"Follow me," Kirk Martinez says as he leaps from boulder to boulder, his shoulder-length brown hair trailing behind him. I try to keep pace, striding along the trail, a bitter wind against my face. We stop at the base of a wall of rock that rises more than a thousand meters. From behind that mountain, what looks like a huge river of snow snakes its way to where we stand. But as we move closer, one thing becomes clear: this enormous swath of bluish white is not snow--it's ice.
It's a bright August morning in the tiny bucolic town of Olden, in southwestern Norway, and I find myself about to clamber up the largest mass of frozen water I've ever seen. It's called the Briksdalsbreen. Breen, I am told, is Norwegian for glacier, and Briksdalen is the picturesque valley where it resides. Although it holds more than a billion tons of rock-hard ice--enough to fill up a thousand Empire State buildings--Briksdalsbreen is just a small arm of a much vaster glacier named the Jostedalsbreen, which, boasting an area of almost 500 square kilometers, is the largest ice field in continental Europe.
"Time to put on the gear," Martinez says, grabbing a helmet and an ice axe.
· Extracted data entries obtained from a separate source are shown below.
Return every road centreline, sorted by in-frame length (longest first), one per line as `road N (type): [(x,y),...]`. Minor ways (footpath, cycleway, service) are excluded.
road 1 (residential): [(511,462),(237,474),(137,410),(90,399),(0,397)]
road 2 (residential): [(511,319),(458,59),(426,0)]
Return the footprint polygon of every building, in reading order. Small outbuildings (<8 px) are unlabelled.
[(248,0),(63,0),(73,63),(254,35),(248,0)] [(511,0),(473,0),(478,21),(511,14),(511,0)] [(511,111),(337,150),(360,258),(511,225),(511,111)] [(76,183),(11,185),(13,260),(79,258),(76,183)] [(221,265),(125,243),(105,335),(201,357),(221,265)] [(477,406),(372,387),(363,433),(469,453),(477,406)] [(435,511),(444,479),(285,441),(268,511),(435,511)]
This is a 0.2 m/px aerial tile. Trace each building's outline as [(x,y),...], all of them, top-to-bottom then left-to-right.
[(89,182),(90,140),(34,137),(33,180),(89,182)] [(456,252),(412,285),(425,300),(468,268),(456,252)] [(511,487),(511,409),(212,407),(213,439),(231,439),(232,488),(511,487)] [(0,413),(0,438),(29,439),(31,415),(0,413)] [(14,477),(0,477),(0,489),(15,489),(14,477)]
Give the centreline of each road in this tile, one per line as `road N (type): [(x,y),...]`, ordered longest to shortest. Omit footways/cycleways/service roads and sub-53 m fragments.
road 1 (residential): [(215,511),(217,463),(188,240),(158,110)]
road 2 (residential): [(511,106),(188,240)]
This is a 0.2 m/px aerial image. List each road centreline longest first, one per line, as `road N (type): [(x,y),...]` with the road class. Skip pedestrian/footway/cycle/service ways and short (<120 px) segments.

He climbs onto the ice first, and again I try to follow him. "Keep your feet apart and walk with short, firm steps--and don't run," he cautions me. As we trudge onward, our crampons--spiky metal contraptions strapped to the bottoms of our boots--bite into the ice, making a satisfying sound: crunch, crunch, crunch....
Martinez, a professor of computer science at the University of Southampton, in England, is here, along with a squad of engineers and glaciologists, to field-test a wireless monitoring network specially designed to study glaciers. The system's key component is a capsule that the researchers have stuffed with environmental sensors. The plan is to embed dozens of these probes deep within this huge tongue of ice, where they will record temperature, pressure, and other variables for several months.
While Martinez is in charge of the group's electronics work, Jane K. Hart, a geography professor at Southampton, leads the glaciological investigations. This husband-and-wife team has been working on the project, called Glacsweb, for almost five years. They aim to tackle one of the most challenging problems faced by glaciologists today: understanding how Earth's ice masses will respond to the continued warming of the globe. Glaciers in the Alps, the Andes, Alaska, and central Asia have been rapidly shrinking, contributing to sea-level rise and often causing floods. But will others follow the same course? Will the glacial shrinkage accelerate? The Glacsweb system could shed light on these and other issues by allowing scientists to "see" with unprecedented detail what goes on deep inside glaciers.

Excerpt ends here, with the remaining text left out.